Provided information →
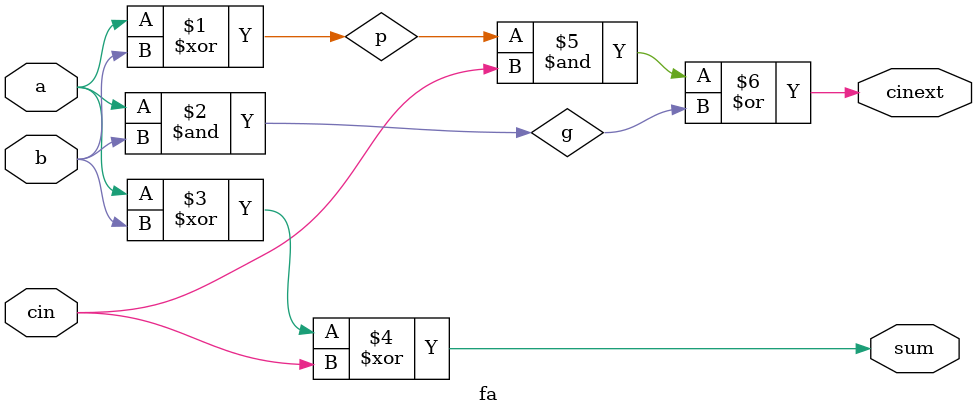
<source format=v>
module clad (input [7:0] a, input [7:0] b, input cin,
             output [7:0] sum, output cout);
  
  reg [7:0]cinext;
  
   generate 
        genvar i;
     for (i=0; i<8; i=i+1) begin: cladd
        if(i==0) begin
          fa inst(a[i], b[i], cin, cinext[i],sum[i]);
	    end
        else begin
          fa insta(a[i], b[i], cinext[i-1],cinext[i],sum[i]); 
	    end
        end
     assign cout=cinext[7];
    endgenerate
endmodule


module fa(input a, input b, input cin,
          output cinext, output sum);
  
  reg p,g;
  
  assign p = a ^ b;
  assign g = a & b;
  
  assign sum = a ^ b ^ cin;
  assign cinext = (p&cin)|g;
  
endmodule
</source>
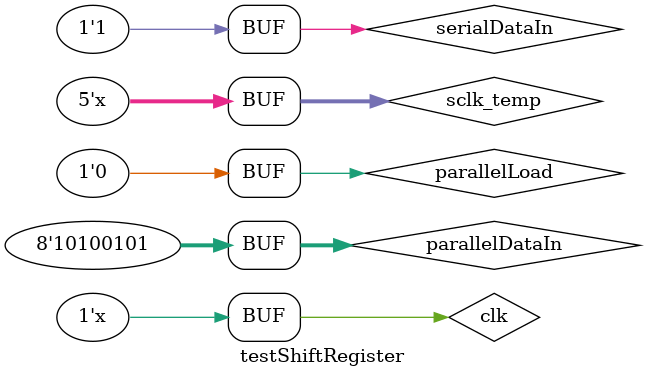
<source format=v>
module testShiftRegister;
parameter width = 8;
reg             clk;
reg             peripheralClkEdge;
reg             parallelLoad;
wire[width-1:0] parallelDataOut;
wire            serialDataOut;
reg[width-1:0]  parallelDataIn;
reg             serialDataIn;
reg [4:0] sclk_temp;
shiftregister #(width) sr(clk, peripheralClkEdge, parallelLoad, parallelDataIn, serialDataIn, parallelDataOut, serialDataOut);
initial begin clk=0; sclk_temp=0; end
always #10 clk=!clk;
initial parallelDataIn=16'hA5;
// serial clock
always #10 begin
	sclk_temp=sclk_temp+1;
	sclk_temp=sclk_temp % 10;
	if (sclk_temp==1) peripheralClkEdge=1;
	else peripheralClkEdge=0;
end
initial begin
parallelLoad=0;
serialDataIn=1; #200
serialDataIn=0; #200
serialDataIn=1; #200
serialDataIn=0; #200
serialDataIn=1; #200
serialDataIn=0; #200
serialDataIn=1; #200
serialDataIn=0; #200
serialDataIn=1;
parallelLoad=1; #20
parallelLoad=0; #180
serialDataIn=0; #200
serialDataIn=1; #200
serialDataIn=0; #200
serialDataIn=1; #200
serialDataIn=0; #200
serialDataIn=1;
//parallelLoad=0;
//$display("%b", parallelDataOut);
//serialDataIn=1;
//peripheralClkEdge=0; #90
//peripheralClkEdge=1; #10
//$display("%b", parallelDataOut);
//serialDataIn=1;
//peripheralClkEdge=0; #90
//peripheralClkEdge=1; #10
//$display("%b", parallelDataOut);
//serialDataIn=0;
//peripheralClkEdge=0; #90
//peripheralClkEdge=1; #10
//$display("%b", parallelDataOut);
//serialDataIn=1;
//peripheralClkEdge=0; #90
//peripheralClkEdge=1; #10
//$display("%b", parallelDataOut);
//serialDataIn=1;
//peripheralClkEdge=0; #90
//peripheralClkEdge=1; #10
//$display("%b", parallelDataOut);
//serialDataIn=0;
//peripheralClkEdge=0; #90
//peripheralClkEdge=1; #10
//$display("%b", parallelDataOut);
//parallelLoad=1;
//peripheralClkEdge=0; #90
//peripheralClkEdge=1; #10
//peripheralClkEdge=0; #90
//peripheralClkEdge=1; #10
//parallelLoad=0;
//peripheralClkEdge=0; #90
//peripheralClkEdge=1; #10
//peripheralClkEdge=0; #90
//peripheralClkEdge=1; #10
//peripheralClkEdge=0; #90
//peripheralClkEdge=1; #10
//peripheralClkEdge=0; #90
//peripheralClkEdge=1; #10
//peripheralClkEdge=0; #90
//peripheralClkEdge=1; #10
//peripheralClkEdge=0; #90
//peripheralClkEdge=1; #10
//peripheralClkEdge=0; #90
//peripheralClkEdge=1; #10
//peripheralClkEdge=0; #90
//peripheralClkEdge=1; #10
//peripheralClkEdge=0; #90
//peripheralClkEdge=1; #10
//peripheralClkEdge=0;
//$display("%b", parallelDataOut);
end
endmodule
</source>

Task requirements → Please copy every line of the records above in which "parallelLoad" appears.

Response to the task →
reg             parallelLoad;
shiftregister #(width) sr(clk, peripheralClkEdge, parallelLoad, parallelDataIn, serialDataIn, parallelDataOut, serialDataOut);
parallelLoad=0;
parallelLoad=1; #20
parallelLoad=0; #180
//parallelLoad=0;
//parallelLoad=1;
//parallelLoad=0;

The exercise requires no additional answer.